Task goal:
If a line below holds the word "shoulder", count it; then say how many such lines there are and nothing else.

Source records:
=== Section Start ===

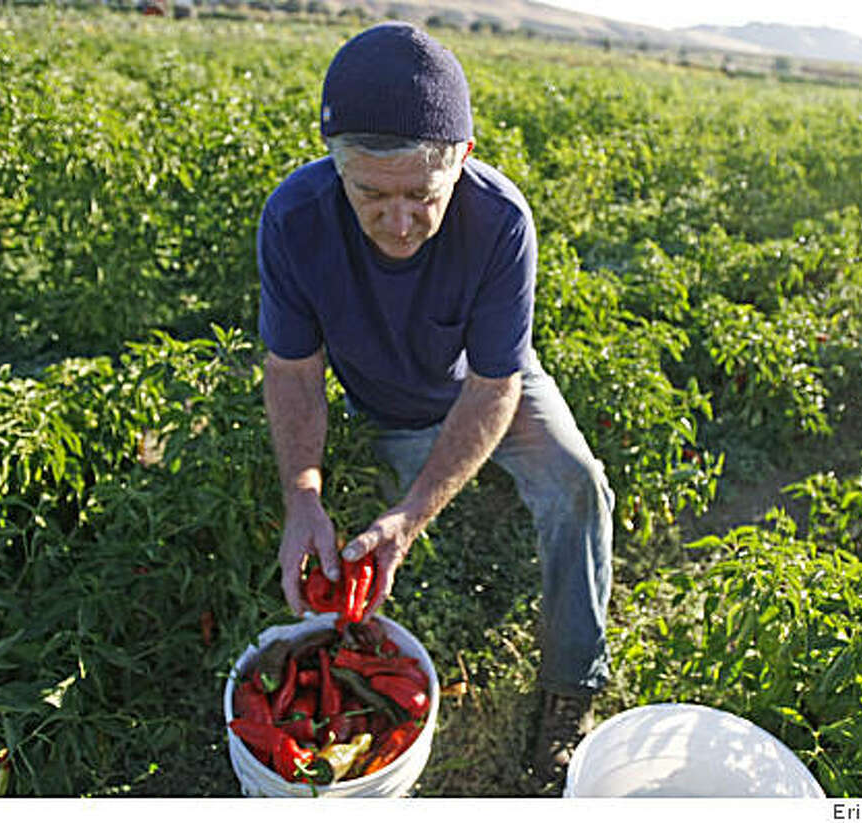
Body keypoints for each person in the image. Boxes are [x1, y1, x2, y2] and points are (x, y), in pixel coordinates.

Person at [256, 21, 614, 784]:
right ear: (334, 163)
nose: (399, 222)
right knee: (356, 554)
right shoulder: (293, 219)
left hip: (483, 381)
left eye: (423, 195)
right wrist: (302, 495)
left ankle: (570, 683)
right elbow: (293, 371)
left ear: (463, 158)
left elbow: (495, 384)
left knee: (577, 483)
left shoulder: (500, 221)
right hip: (376, 402)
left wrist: (411, 515)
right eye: (371, 194)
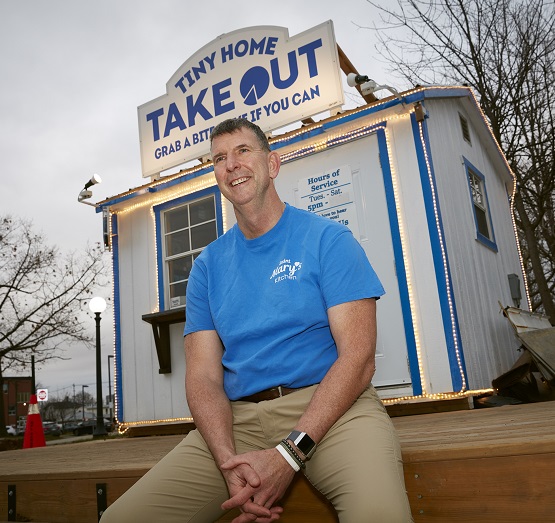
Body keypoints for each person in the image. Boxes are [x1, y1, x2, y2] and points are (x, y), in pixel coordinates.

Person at [101, 118, 413, 523]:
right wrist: (228, 462)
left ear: (273, 164)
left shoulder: (328, 240)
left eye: (243, 151)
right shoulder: (208, 267)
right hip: (239, 419)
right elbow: (203, 379)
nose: (231, 164)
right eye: (219, 158)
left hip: (332, 408)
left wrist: (288, 455)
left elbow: (358, 359)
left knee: (379, 515)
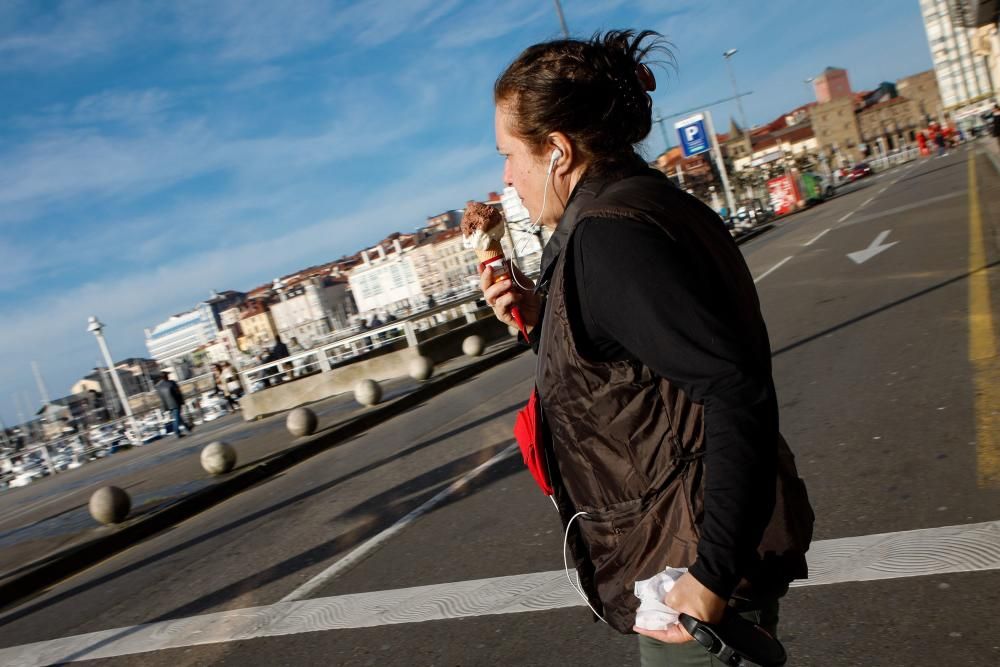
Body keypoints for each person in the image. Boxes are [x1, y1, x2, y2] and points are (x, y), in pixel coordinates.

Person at [481, 31, 814, 664]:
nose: (505, 177)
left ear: (556, 151)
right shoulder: (643, 204)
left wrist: (711, 575)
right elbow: (629, 374)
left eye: (508, 154)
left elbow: (732, 388)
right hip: (679, 543)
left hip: (684, 562)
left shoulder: (608, 238)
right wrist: (539, 318)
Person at [154, 372, 193, 438]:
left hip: (168, 405)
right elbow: (178, 393)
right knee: (177, 418)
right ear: (166, 376)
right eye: (167, 375)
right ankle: (177, 432)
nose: (168, 376)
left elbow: (161, 398)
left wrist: (165, 407)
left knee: (178, 417)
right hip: (176, 403)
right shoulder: (172, 383)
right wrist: (182, 401)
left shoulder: (159, 386)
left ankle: (187, 427)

=== Section End ===

Your response:
8